(Study material):

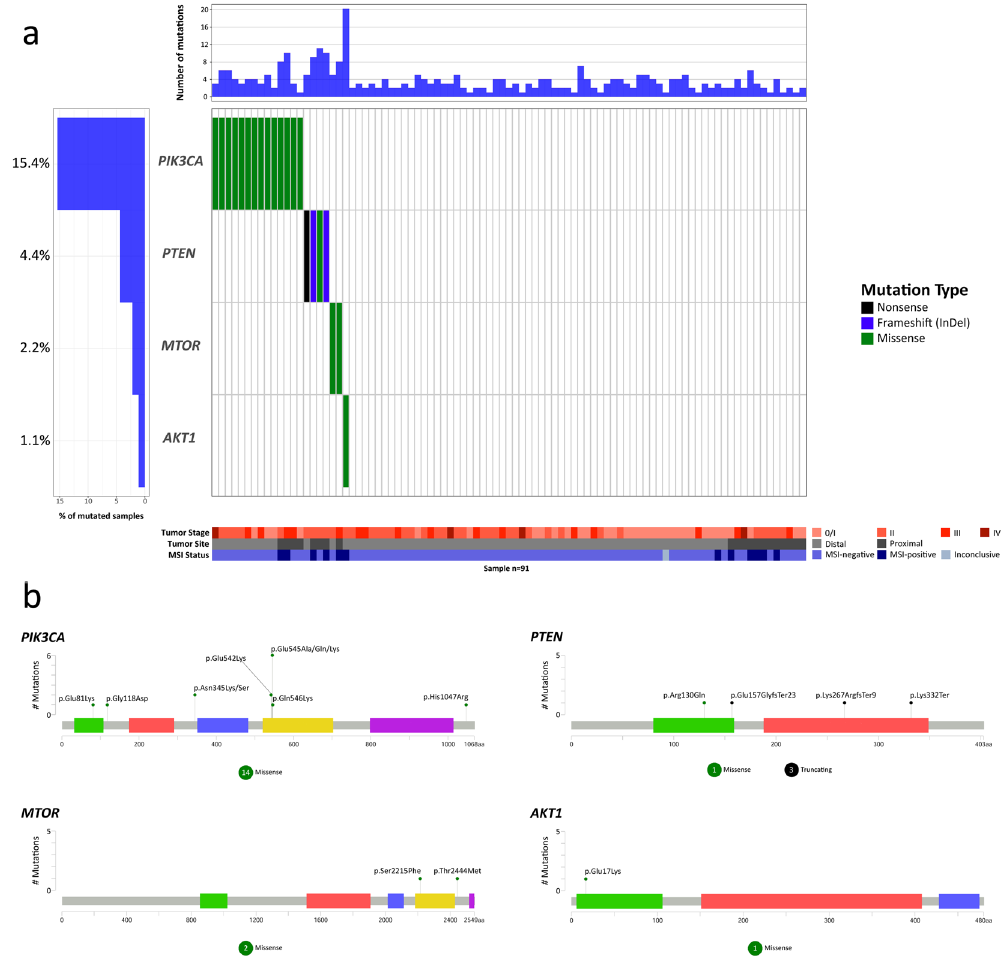
Figure 3. Waterfall (oncoplot) plot ( a ) and mutation mapper ( b ) of PI3K-AKT signaling pathway genes. Tumor stage: stage of the disease at diagnosis. MSI: microsatellite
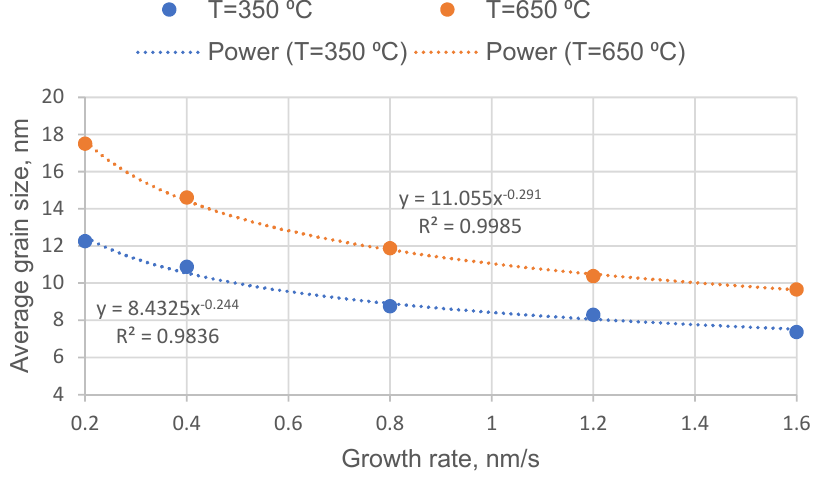
Figure 12. Plots of average grain size versus growth rate observed at the substrate temperatures of 350 °C and 650 °C.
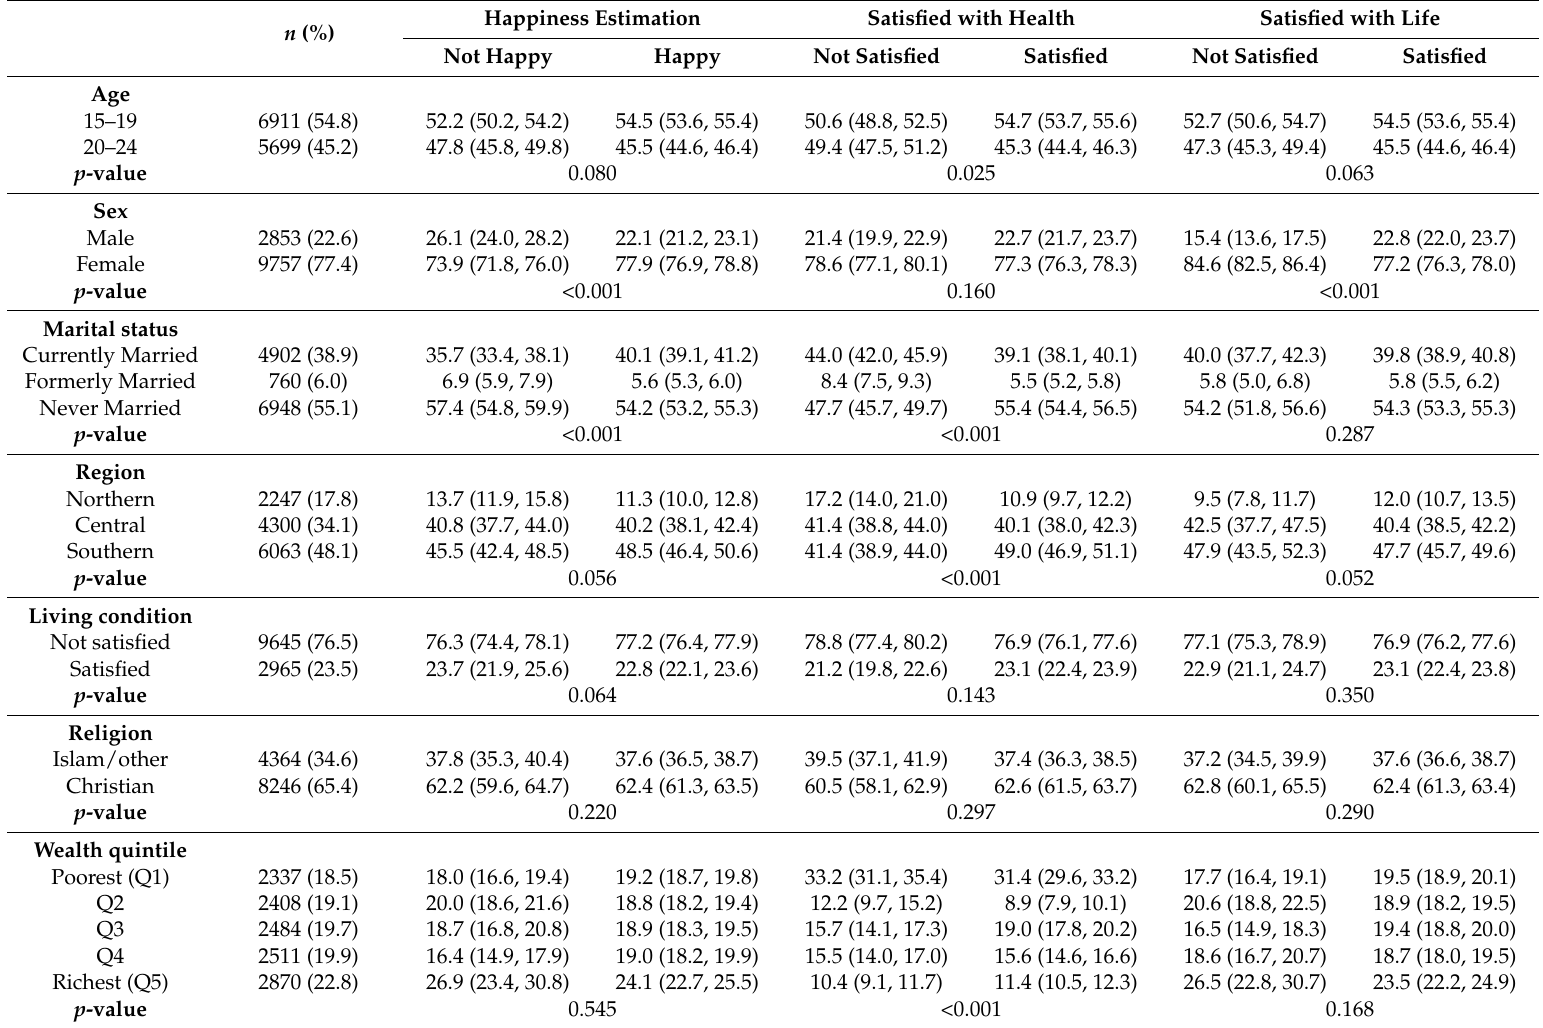
Table 1. Sample characteristics. n =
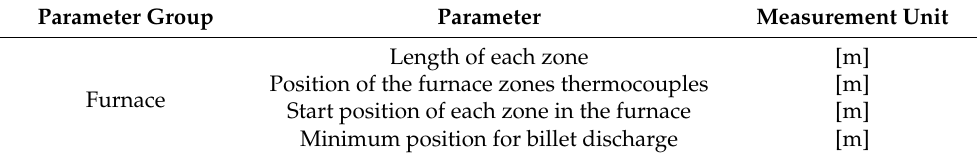
Table 4. Furnace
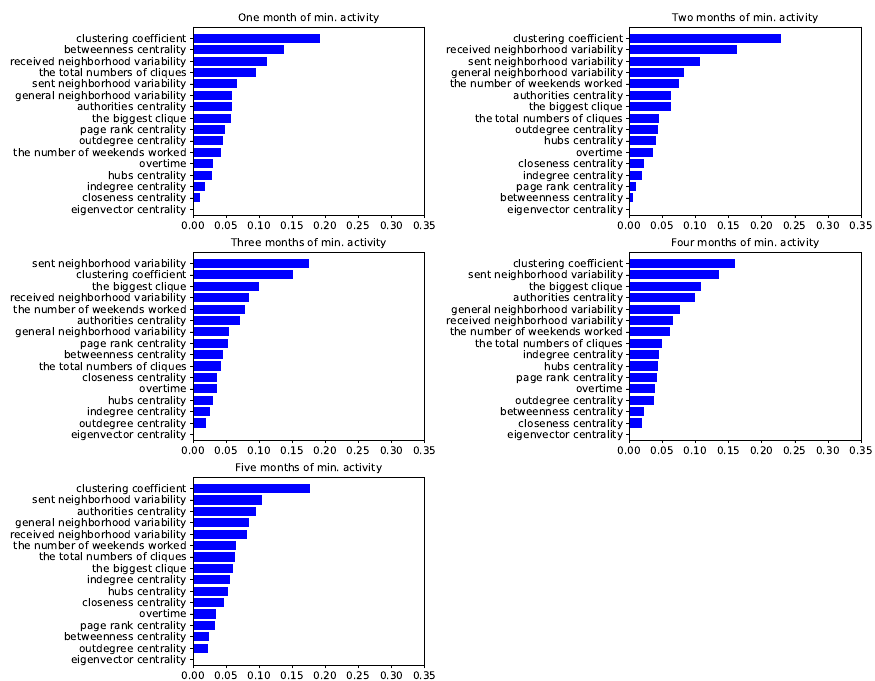
Figure A4. Features importance (Gini importance) for the Random Forest which uses the full set of features for the manufacturing company dataset with three levels of the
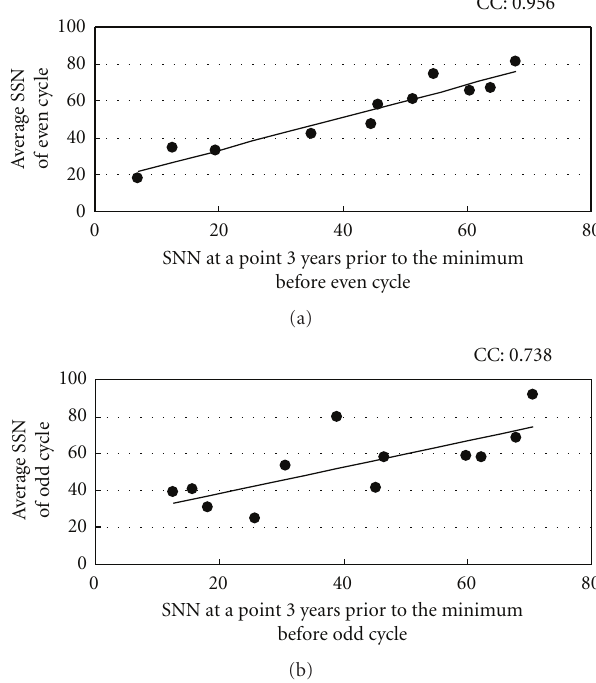
Figure 8: (a) Average sunspot number divided at a point three years before the minimum versus the sunspot number at the dividing point for even numbered cycles. (b) is the same as (a) but showing for odd numbered cycles.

(Task to carry out): Write out all the entries word for word, but drop the pictures.

(Solved problem):
Figure 3. Waterfall (oncoplot) plot ( a ) and mutation mapper ( b ) of PI3K-AKT signaling pathway genes. Tumor stage: stage of the disease at diagnosis. MSI: microsatellite
Figure 12. Plots of average grain size versus growth rate observed at the substrate temperatures of 350 °C and 650 °C.
Table 1. Sample characteristics. n =
Table 4. Furnace
Figure A4. Features importance (Gini importance) for the Random Forest which uses the full set of features for the manufacturing company dataset with three levels of the
Figure 8: (a) Average sunspot number divided at a point three years before the minimum versus the sunspot number at the dividing point for even numbered cycles. (b) is the same as (a) but showing for odd numbered cycles.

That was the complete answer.